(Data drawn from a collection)
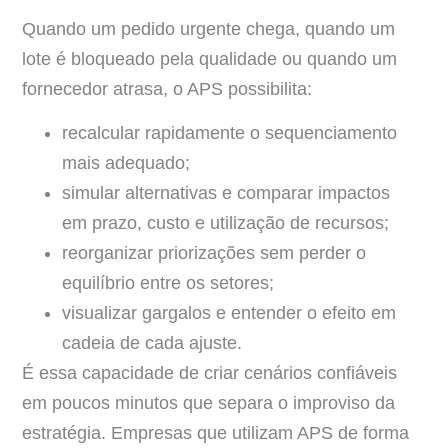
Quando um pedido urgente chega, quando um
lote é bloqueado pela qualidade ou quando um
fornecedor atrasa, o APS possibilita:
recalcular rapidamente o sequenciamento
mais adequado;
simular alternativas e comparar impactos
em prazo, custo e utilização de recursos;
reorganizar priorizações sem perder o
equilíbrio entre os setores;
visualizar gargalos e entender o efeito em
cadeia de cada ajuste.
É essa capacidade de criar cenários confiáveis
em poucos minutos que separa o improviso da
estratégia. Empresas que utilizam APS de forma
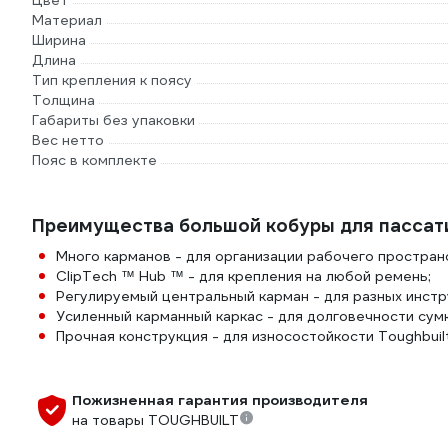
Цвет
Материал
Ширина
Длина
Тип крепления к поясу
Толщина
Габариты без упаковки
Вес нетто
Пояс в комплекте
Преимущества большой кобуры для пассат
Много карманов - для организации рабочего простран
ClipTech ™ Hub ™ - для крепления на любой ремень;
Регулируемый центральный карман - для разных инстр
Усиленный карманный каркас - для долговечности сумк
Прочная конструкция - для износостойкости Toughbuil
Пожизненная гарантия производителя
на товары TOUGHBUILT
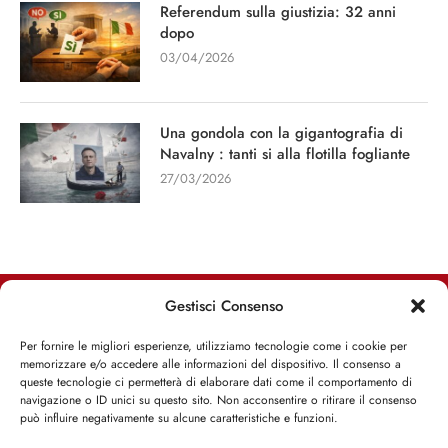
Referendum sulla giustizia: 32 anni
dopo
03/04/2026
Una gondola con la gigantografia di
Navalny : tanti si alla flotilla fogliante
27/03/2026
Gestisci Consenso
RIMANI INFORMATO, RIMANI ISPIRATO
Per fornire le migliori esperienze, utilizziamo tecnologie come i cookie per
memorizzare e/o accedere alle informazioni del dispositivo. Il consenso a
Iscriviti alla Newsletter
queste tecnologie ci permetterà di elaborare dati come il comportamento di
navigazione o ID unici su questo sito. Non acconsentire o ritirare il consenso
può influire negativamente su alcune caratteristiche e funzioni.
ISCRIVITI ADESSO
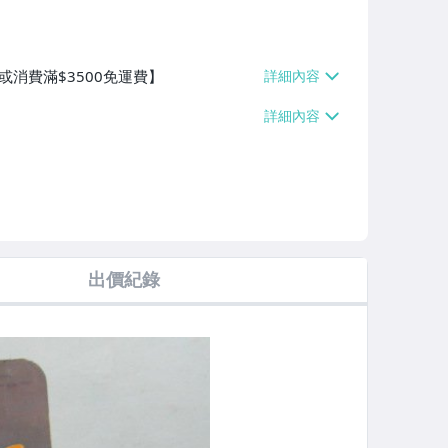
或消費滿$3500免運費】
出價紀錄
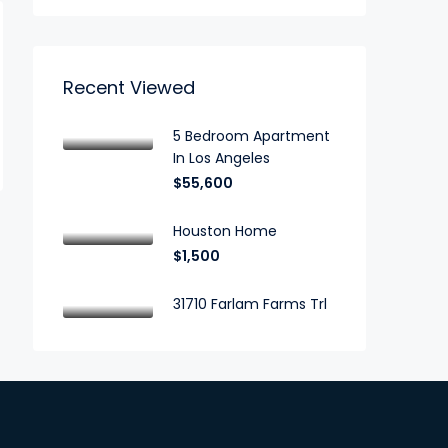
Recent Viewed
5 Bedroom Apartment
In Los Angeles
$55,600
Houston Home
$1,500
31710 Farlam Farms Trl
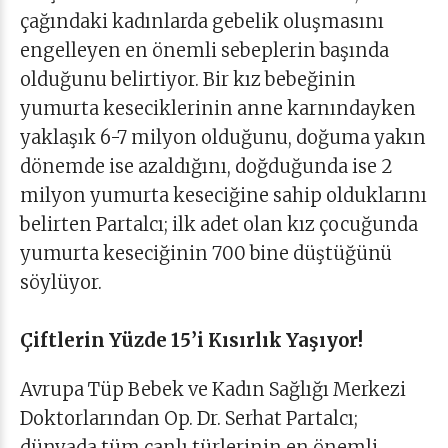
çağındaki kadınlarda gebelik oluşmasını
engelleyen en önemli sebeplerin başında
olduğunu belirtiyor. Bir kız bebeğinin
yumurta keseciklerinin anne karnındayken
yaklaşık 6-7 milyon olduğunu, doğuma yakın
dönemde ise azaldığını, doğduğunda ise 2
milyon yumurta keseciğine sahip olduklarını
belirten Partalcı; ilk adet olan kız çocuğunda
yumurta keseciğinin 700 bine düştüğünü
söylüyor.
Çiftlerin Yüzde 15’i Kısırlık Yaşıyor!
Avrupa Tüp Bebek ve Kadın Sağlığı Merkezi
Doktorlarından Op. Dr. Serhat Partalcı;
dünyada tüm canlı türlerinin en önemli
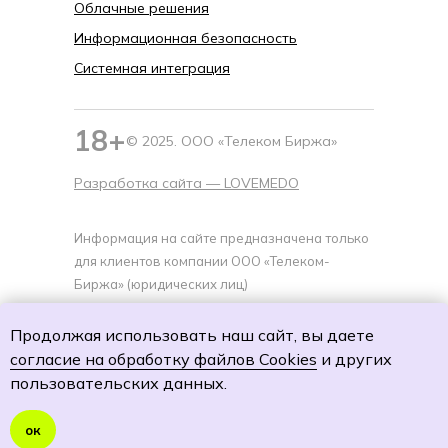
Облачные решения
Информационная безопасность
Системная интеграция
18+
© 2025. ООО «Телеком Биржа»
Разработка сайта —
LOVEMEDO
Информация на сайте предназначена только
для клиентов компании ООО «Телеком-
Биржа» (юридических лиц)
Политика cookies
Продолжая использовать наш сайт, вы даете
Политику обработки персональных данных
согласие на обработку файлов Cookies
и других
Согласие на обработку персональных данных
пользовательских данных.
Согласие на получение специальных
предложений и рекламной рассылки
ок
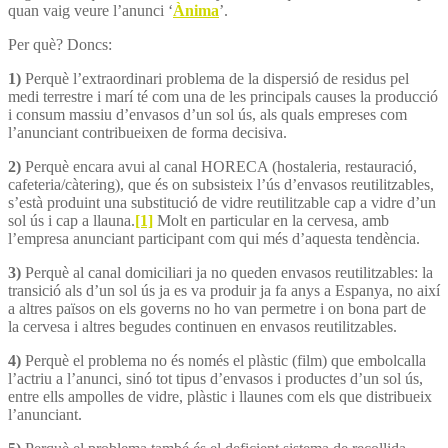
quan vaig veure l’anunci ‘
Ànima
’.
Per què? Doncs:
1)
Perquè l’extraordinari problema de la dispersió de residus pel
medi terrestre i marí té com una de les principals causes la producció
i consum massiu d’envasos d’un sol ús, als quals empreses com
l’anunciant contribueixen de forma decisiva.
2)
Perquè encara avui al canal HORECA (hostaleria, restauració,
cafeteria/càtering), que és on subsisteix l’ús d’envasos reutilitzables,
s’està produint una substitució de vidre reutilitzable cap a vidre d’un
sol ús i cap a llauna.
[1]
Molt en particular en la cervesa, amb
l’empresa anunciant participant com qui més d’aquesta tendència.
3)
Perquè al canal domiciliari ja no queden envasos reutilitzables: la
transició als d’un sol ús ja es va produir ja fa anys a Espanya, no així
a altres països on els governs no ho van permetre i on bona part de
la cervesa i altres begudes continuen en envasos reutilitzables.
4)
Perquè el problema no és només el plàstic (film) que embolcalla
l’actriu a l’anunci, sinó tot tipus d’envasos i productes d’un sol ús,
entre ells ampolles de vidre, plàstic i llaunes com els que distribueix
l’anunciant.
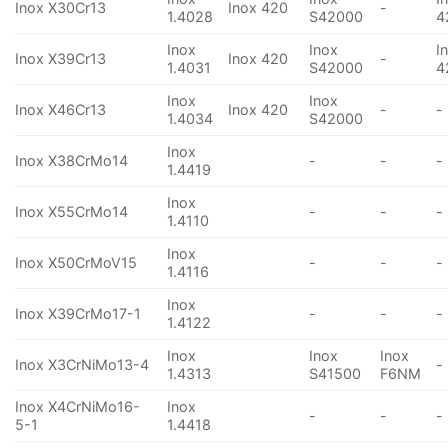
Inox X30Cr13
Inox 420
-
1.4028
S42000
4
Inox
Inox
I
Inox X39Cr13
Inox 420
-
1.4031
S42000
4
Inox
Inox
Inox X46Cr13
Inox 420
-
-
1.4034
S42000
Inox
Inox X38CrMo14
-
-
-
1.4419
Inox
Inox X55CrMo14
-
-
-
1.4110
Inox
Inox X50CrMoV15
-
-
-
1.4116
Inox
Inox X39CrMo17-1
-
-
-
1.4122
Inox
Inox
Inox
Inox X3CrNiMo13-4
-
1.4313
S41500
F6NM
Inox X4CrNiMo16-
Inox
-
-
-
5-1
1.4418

---

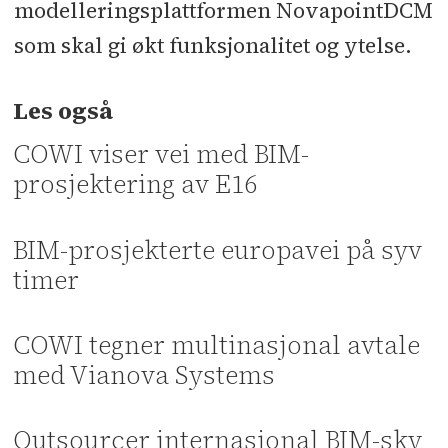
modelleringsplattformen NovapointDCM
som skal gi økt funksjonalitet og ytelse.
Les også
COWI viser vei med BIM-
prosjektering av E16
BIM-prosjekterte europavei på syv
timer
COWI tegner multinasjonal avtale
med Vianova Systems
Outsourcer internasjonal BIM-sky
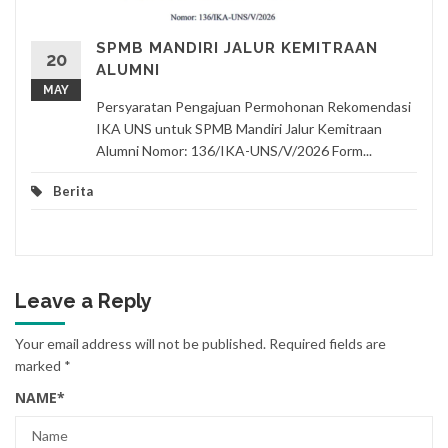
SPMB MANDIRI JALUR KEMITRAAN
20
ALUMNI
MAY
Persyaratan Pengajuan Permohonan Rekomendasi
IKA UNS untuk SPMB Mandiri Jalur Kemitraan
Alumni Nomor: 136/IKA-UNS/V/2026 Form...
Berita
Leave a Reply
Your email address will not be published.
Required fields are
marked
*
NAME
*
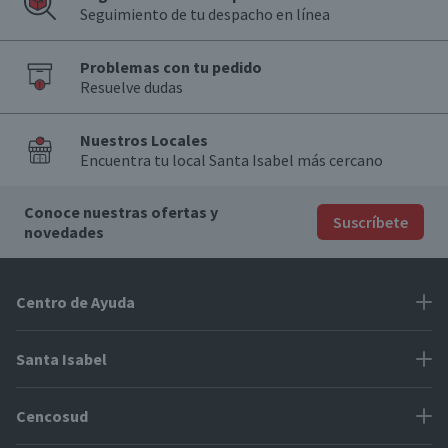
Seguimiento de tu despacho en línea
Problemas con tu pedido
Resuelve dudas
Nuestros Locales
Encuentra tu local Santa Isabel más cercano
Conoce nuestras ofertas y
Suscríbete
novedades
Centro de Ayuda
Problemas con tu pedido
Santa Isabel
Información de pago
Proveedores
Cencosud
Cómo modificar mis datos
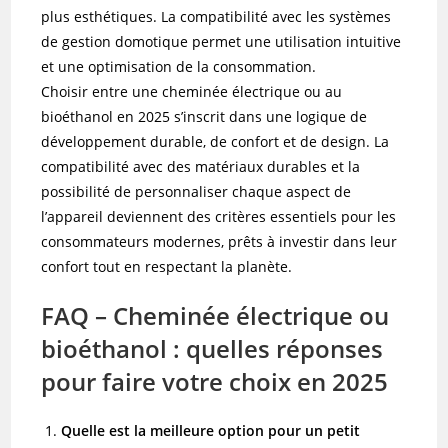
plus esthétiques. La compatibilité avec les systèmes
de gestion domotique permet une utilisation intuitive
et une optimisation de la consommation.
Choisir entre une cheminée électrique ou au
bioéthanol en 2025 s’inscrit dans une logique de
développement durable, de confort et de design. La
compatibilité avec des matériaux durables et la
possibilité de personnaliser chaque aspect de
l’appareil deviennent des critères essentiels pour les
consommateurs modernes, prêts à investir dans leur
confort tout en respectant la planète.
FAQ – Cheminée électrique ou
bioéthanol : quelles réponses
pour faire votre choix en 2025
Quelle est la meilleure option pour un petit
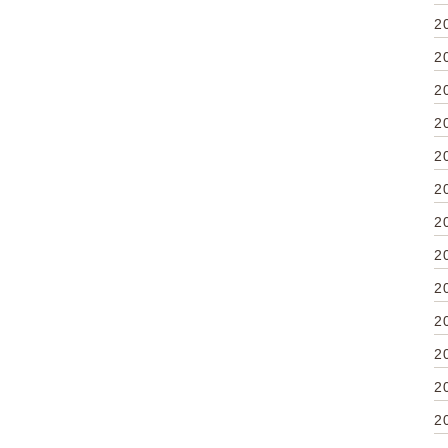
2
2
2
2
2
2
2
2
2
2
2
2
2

* * *

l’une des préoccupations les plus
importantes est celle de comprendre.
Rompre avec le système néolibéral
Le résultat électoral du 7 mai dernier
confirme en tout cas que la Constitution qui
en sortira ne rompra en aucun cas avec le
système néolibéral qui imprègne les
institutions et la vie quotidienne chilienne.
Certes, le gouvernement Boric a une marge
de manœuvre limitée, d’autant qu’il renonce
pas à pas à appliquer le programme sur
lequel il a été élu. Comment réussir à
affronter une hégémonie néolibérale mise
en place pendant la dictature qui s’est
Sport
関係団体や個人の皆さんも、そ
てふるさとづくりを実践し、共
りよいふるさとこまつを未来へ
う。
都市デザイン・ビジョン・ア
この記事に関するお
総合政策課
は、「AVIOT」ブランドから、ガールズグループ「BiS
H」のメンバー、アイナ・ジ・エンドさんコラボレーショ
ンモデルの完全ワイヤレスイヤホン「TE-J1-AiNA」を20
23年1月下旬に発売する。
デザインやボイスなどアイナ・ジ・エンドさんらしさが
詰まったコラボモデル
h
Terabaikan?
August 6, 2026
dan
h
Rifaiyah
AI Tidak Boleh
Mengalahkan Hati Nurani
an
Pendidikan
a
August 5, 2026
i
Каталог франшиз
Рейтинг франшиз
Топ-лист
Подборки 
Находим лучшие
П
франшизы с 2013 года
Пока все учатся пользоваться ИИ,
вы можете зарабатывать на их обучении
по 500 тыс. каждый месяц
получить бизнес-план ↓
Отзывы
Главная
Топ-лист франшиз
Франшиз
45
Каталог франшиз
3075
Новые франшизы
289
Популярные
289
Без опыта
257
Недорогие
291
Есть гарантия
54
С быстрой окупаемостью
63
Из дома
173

== ABOUT THIS EXERCISE ==
Reproduce everything from the line containing "Quando um pedido urgente chega, quando um" down to the line containing "É essa capacidade", with both of those lines included. Substitute "pontos críticos" for "gargalos" and leave all other text unchanged.

== YOUR RESPONSE ==
Quando um pedido urgente chega, quando um
lote é bloqueado pela qualidade ou quando um
fornecedor atrasa, o APS possibilita:
recalcular rapidamente o sequenciamento
mais adequado;
simular alternativas e comparar impactos
em prazo, custo e utilização de recursos;
reorganizar priorizações sem perder o
equilíbrio entre os setores;
visualizar pontos críticos e entender o efeito em
cadeia de cada ajuste.
É essa capacidade de criar cenários confiáveis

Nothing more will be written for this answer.